The AISHUB_URL must be specified as follows:
https://data.aishub.net/ws.php?format=1&output=json&compress=0&username=AISHUB_USERNAME&latmin=BBOX_LAT_MIN&latmax=BBOX_LAT_MAX&lonmin=BBOX_LON_MON&lonmax=BBOX_LON_MAX
Replacing AISHUB_USERNAME with your AISHUB.com username, and specifying the Bounding Box is specified as follows:
- latminsigned float
The minimum latitude of the Bounding Box (degrees from Equator) as a signed float (use negative sign for East: -).
- latmaxsigned float
The maximum latitude of the Bounding Box (degrees from Equator) as a signed float (use negative sign for East: -).
- lonminsigned float
The minimum longitude of the Bound Box (degrees from Prime Meridian) as a signed float (use negative sign for North: -).
- lonmaxsigned float
The maximum longitude of the Bound Box (degrees from Prime Meridian) as a signed float (use negative sign for North: -).

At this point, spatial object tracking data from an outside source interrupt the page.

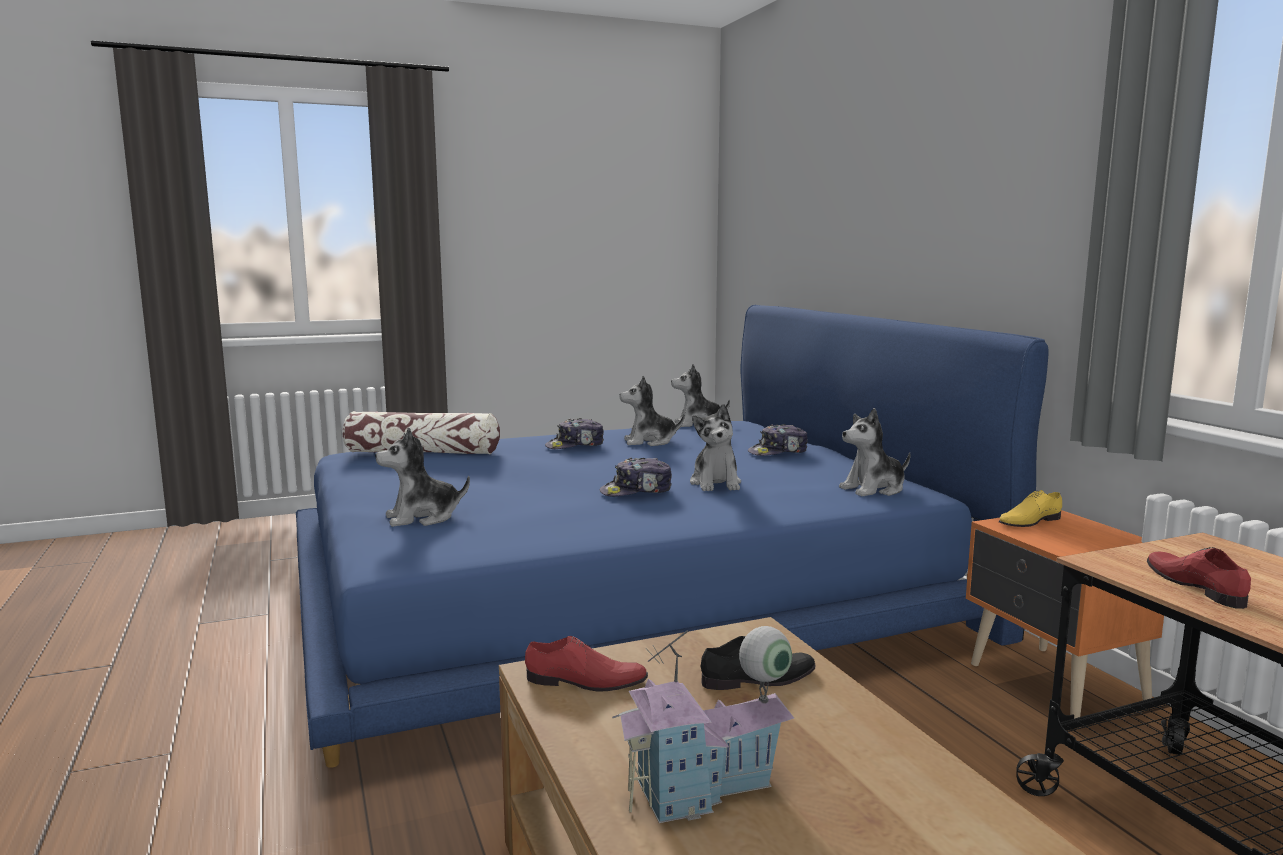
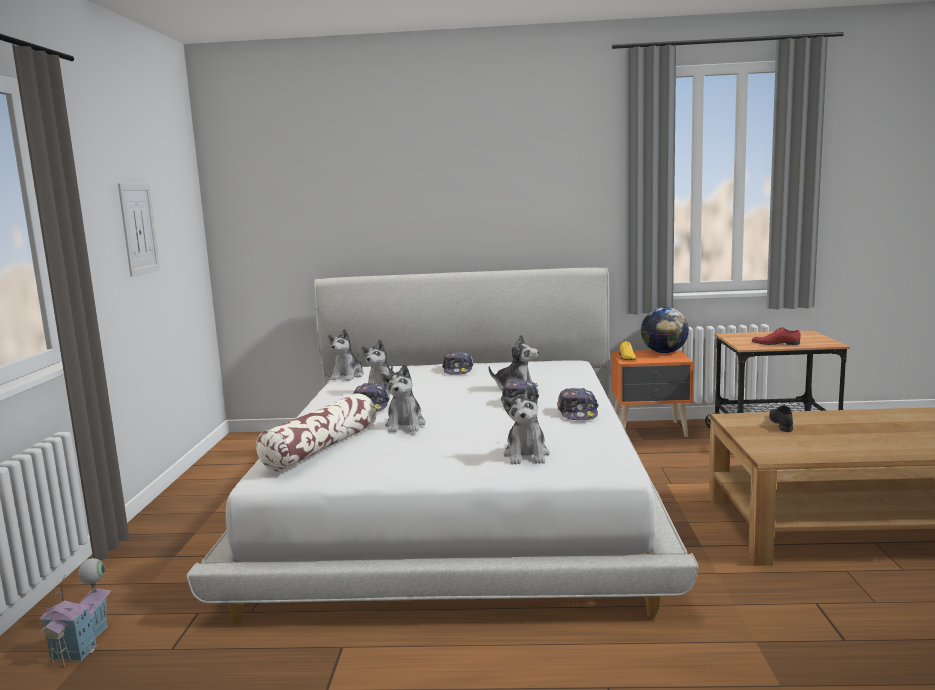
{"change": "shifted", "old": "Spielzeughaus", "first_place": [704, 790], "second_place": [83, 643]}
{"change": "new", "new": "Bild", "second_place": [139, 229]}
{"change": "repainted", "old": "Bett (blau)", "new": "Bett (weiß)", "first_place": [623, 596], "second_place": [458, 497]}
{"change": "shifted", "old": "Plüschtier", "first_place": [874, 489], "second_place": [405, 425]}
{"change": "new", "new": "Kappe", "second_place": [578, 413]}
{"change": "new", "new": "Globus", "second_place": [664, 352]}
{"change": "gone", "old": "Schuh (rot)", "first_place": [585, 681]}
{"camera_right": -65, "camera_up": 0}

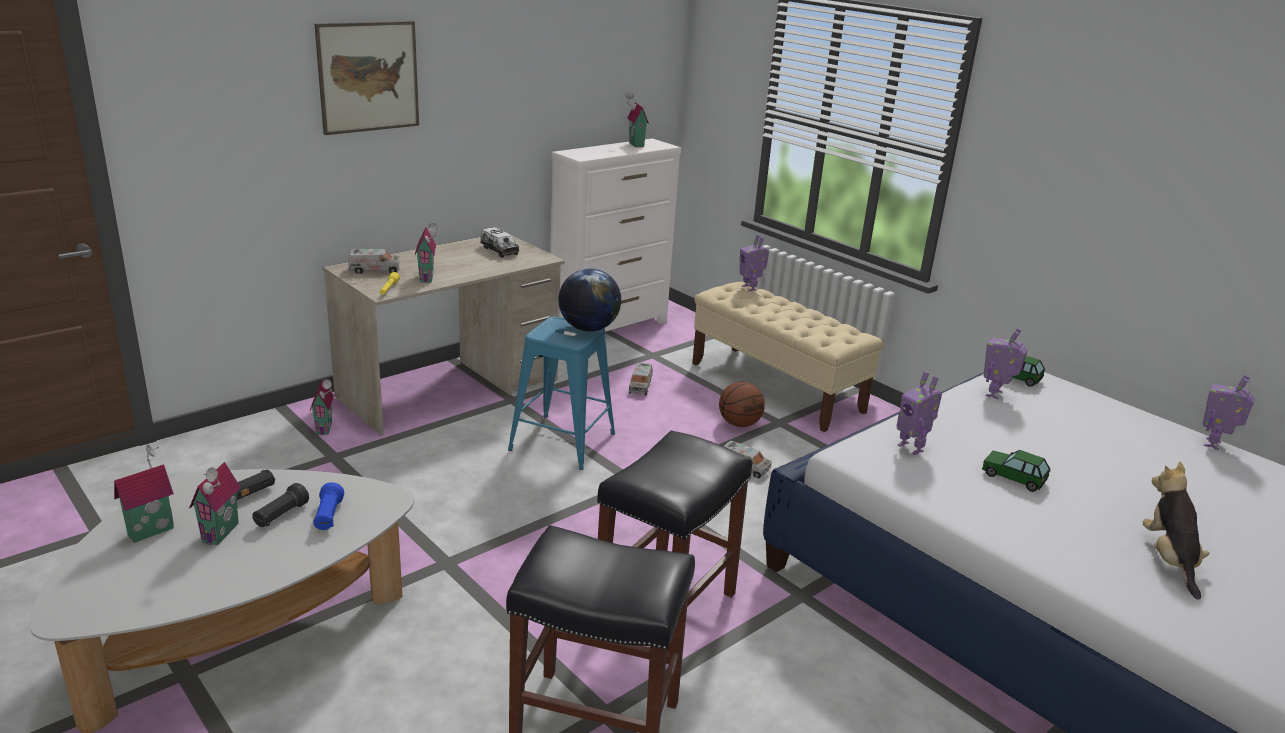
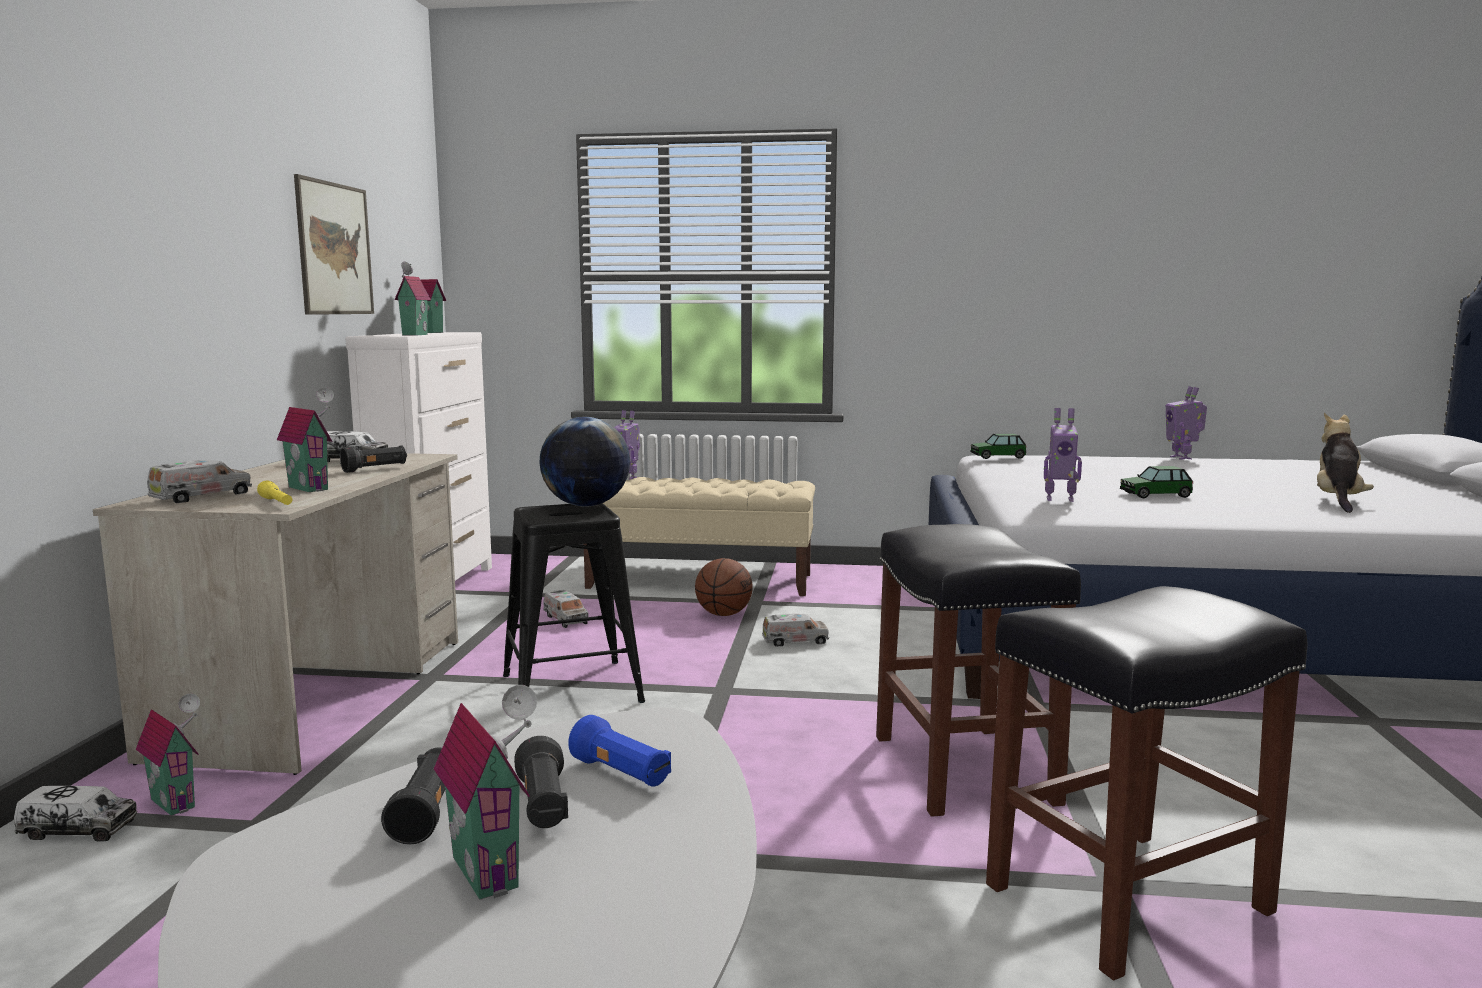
{"change": "new", "new": "Spielzeuglaster", "second_place": [78, 830]}
{"change": "shifted", "old": "Bild", "first_place": [368, 77], "second_place": [335, 249]}
{"change": "new", "new": "Taschenlampe (schwarz)", "second_place": [375, 469]}
{"change": "shifted", "old": "Spielzeughaus", "first_place": [150, 530], "second_place": [413, 335]}
{"change": "repainted", "old": "Hocker (blau)", "new": "Hocker (schwarz)", "first_place": [563, 441], "second_place": [572, 688]}
{"change": "rotated", "old": "Plüschtier", "first_place": [1168, 559], "second_place": [1337, 501], "degrees": 60}
{"change": "gone", "old": "Spielzeugroboter", "first_place": [995, 394]}
{"camera_right": -40, "camera_up": -15}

For example, the following Bound Box paints a large swath around Northern California: latmin=35&latmax=38&lonmin=-124&lonmax=-121. This can be read as: “Between 35° and 38° latitude & -121° and -124° longitude”.
Example Setup
The following diagram shows an example setup of AISCOT utilizing a dAISy+ AIS receiver with an outboard Marine VHF antenna, a Raspberry Pi running aisdispatcher and AISCOT, forwarding COT to a TAK Server and WinTAK & ATAK clients.
Source
Copyright
aiscot Copyright 2022 Greg Albrecht <oss@undef.net>
pyAISm.py Copyright 2016 Pierre Payen
License
Copyright 2022 Greg Albrecht <oss@undef.net>
Licensed under the Apache License, Version 2.0 (the “License”); you may not use this file except in compliance with the License. You may obtain a copy of the License at http://www.apache.org/licenses/LICENSE-2.0
Unless required by applicable law or agreed to in writing, software distributed under the License is distributed on an “AS IS” BASIS, WITHOUT WARRANTIES OR CONDITIONS OF ANY KIND, either express or implied. See the License for the specific language governing permissions and limitations under the License.
pyAISm.py is licensed under the MIT License. See aiscot/pyAISm.py for details.